Taxpayers including businesses could get a relief if the proposed changes in the draft law establishing value added tax (VAT) are adopted by Parliament.
On June 9, Parliament approved the applicability of the bill tabled by the Ministry of Finance and Economic Planning (MINECOFIN). This bill will be scrutinised by the responsible parliamentary committee, being voted into law by the Lower House's plenary sitting.
The draft law has been prepared to address issues that were identified following the implementation of the law of November 9, 2012, establishing the value added tax, as amended to date, according to MINECOFIN.
The issues include the fact that the current law does not provide for tax exemption for some goods and services that should be exempted given their importance to the economy and population in general.
Also, though taxpayers can deduct VAT paid on imported services that are not available in Rwanda, it has been very challenging to determine services that are available in Rwanda and those that are not.
"We have also identified several forms of abuse in the method in place to determine locally available services," said Richard Tusabe, Minister of State in Charge of the National Treasury at MINECOFIN, while explaining the relevance of the bill to lawmakers.
1. Expansion exemption
The number of goods and services that must not be subject to increase, if the bill passed.
In an attempt to strengthen and promote investment in Rwanda's aviation sector, aircrafts, their spare parts and maintenance tools appearing on the list established by the Minister in charge of transport and approved by the Minister, were added on the list of VAT exempted goods under the bill.
Also, for affordability, health and sanitation purposes, sanitary pads and the service of transportation of household solid waste were added to the list of goods exempted from VAT.
Goods sold in customs - before entering Rwanda - for which no taxes have been paid, are exempted from VAT. This, according to MINECOFIN, is in line with taxation principles, in particular the territory principle.
Equipment for conservation of human remains of victims of the Genocide against the Tutsi and its related evidence were added on the list of goods exempted from VAT. The list of such equipment is established by the Ministry in charge of genocide memory and approved by the Ministry.
2. VAT-free services
As the list of exempted financial and insurance services may be constantly increasing due to economic dynamism, the bill has proposed that this list will be established by an order of the Minister in charge of finance.
3. Authorisation for import of services not available locally
Following the conclusion that it is almost practically difficult to determine whether a service is available in Rwanda or not, the taxpayer who wants to acquire a service not available in Rwanda must request for authorisation from the Minister of Finance and Economic Planning.
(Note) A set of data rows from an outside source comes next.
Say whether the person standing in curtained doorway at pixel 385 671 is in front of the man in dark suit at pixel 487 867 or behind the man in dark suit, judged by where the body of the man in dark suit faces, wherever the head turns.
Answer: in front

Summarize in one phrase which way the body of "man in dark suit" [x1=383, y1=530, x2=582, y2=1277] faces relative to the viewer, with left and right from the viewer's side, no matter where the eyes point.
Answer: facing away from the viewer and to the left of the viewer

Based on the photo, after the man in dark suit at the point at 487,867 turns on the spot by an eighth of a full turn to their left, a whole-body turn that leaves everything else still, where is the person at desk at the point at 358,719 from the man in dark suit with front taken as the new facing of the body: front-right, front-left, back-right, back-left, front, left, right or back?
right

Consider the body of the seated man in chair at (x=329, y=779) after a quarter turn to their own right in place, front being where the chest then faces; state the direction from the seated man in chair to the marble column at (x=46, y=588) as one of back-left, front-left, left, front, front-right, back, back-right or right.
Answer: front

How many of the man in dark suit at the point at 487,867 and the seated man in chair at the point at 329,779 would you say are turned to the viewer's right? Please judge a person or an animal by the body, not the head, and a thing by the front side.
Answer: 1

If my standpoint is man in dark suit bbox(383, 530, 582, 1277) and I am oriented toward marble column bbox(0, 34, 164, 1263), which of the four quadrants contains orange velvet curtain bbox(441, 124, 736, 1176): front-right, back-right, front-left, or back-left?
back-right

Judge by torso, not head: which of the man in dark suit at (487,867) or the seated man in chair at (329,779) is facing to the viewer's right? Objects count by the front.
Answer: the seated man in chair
An Order of the Minister determines modalities to apply for such an authorisation, the bill provides.
4. VAT reward to consumers
A new article was introduced in the bill to enable a reward to be given to the final consumer who requests for, and is given, an electronic invoice - or receipts issued by electronic billing machine (EBM). Meanwhile, the bill provides that a Ministerial Order will determine the value of the reward and the conditions for granting such a reward.
The development would address the current situation where there is no clear policy for encouraging the final consumer to request for electronic invoice in a bid to increase compliance with the obligation to issue the electronic invoice; while an ambiguity of the VAT law regarding whether some goods or services are taxable or not, on several occasions, leads to the Government going to court for dispute resolution.
5. VAT refund
The period to claim input VAT refund from the date of invoice issuance, has been reduced from two years to one year.
On the reason for halving the period in question, the Government explained that in previous years, it was possible for a taxpayer to lose invoices and delay the period for input claim due to using a manual approach to invoicing and record keeping.
However, with new electronic invoicing in place, it said, the probability of losing the invoice is almost zero.
Input VAT is the amount of VAT that a business pays on the inputs or purchases it uses to produce goods or provide services. The amount can be used to offset VAT liabilities on sales or output VAT, which is charged on the goods and services that a business sells to its customers.
6. Big catch for startups
In a bid to facilitate start-up companies (newly registered companies with stock on the day of registration), Tusabe said "we have allowed them to claim the input tax paid while organising themselves to start the production and distribution before they even declare the output tax.